> [Task brief]
Please restate word for word the line holding "microscopy captured an" and every following line through the end of the entries.

> [Source data]
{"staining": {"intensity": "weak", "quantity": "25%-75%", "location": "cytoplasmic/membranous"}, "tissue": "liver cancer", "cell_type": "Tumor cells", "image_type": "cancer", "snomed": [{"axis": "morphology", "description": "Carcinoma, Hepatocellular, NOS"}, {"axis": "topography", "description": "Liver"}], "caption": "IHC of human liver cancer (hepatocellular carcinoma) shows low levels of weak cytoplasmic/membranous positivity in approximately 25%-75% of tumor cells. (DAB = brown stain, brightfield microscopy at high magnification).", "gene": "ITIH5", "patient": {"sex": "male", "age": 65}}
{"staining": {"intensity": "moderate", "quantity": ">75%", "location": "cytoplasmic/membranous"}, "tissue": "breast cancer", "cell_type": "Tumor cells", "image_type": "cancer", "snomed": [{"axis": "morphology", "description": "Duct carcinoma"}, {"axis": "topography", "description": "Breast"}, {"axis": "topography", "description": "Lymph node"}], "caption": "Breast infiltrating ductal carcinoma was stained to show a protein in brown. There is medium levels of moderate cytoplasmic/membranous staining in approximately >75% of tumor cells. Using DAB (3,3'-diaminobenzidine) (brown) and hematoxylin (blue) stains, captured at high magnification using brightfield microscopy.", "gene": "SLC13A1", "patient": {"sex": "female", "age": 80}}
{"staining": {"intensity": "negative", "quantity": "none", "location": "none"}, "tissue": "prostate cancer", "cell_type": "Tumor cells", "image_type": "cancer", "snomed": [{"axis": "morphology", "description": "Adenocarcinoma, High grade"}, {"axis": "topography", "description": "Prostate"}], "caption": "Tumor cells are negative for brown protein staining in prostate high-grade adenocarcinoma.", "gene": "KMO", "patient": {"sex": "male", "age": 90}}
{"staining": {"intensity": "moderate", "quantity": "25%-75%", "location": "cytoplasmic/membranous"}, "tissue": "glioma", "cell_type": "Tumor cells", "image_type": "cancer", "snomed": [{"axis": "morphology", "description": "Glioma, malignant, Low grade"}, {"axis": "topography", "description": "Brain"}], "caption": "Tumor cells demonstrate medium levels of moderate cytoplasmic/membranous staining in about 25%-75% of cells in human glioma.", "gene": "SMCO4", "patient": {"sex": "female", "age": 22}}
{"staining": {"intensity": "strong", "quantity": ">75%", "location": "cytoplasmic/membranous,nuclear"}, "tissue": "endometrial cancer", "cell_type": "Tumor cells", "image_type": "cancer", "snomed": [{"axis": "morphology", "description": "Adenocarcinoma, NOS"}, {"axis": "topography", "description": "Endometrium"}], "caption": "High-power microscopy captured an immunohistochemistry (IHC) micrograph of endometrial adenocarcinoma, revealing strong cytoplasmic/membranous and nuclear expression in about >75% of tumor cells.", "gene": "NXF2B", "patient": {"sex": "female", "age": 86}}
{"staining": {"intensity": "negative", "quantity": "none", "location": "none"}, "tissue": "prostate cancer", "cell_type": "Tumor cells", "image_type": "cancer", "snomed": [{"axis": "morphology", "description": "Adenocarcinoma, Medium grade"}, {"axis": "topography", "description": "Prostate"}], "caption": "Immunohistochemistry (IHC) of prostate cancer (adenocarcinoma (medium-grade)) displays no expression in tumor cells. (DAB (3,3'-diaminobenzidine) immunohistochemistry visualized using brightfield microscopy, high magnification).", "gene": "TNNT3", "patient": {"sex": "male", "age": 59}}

> [Output of the exercise]
{"staining": {"intensity": "strong", "quantity": ">75%", "location": "cytoplasmic/membranous,nuclear"}, "tissue": "endometrial cancer", "cell_type": "Tumor cells", "image_type": "cancer", "snomed": [{"axis": "morphology", "description": "Adenocarcinoma, NOS"}, {"axis": "topography", "description": "Endometrium"}], "caption": "High-power microscopy captured an immunohistochemistry (IHC) micrograph of endometrial adenocarcinoma, revealing strong cytoplasmic/membranous and nuclear expression in about >75% of tumor cells.", "gene": "NXF2B", "patient": {"sex": "female", "age": 86}}
{"staining": {"intensity": "negative", "quantity": "none", "location": "none"}, "tissue": "prostate cancer", "cell_type": "Tumor cells", "image_type": "cancer", "snomed": [{"axis": "morphology", "description": "Adenocarcinoma, Medium grade"}, {"axis": "topography", "description": "Prostate"}], "caption": "Immunohistochemistry (IHC) of prostate cancer (adenocarcinoma (medium-grade)) displays no expression in tumor cells. (DAB (3,3'-diaminobenzidine) immunohistochemistry visualized using brightfield microscopy, high magnification).", "gene": "TNNT3", "patient": {"sex": "male", "age": 59}}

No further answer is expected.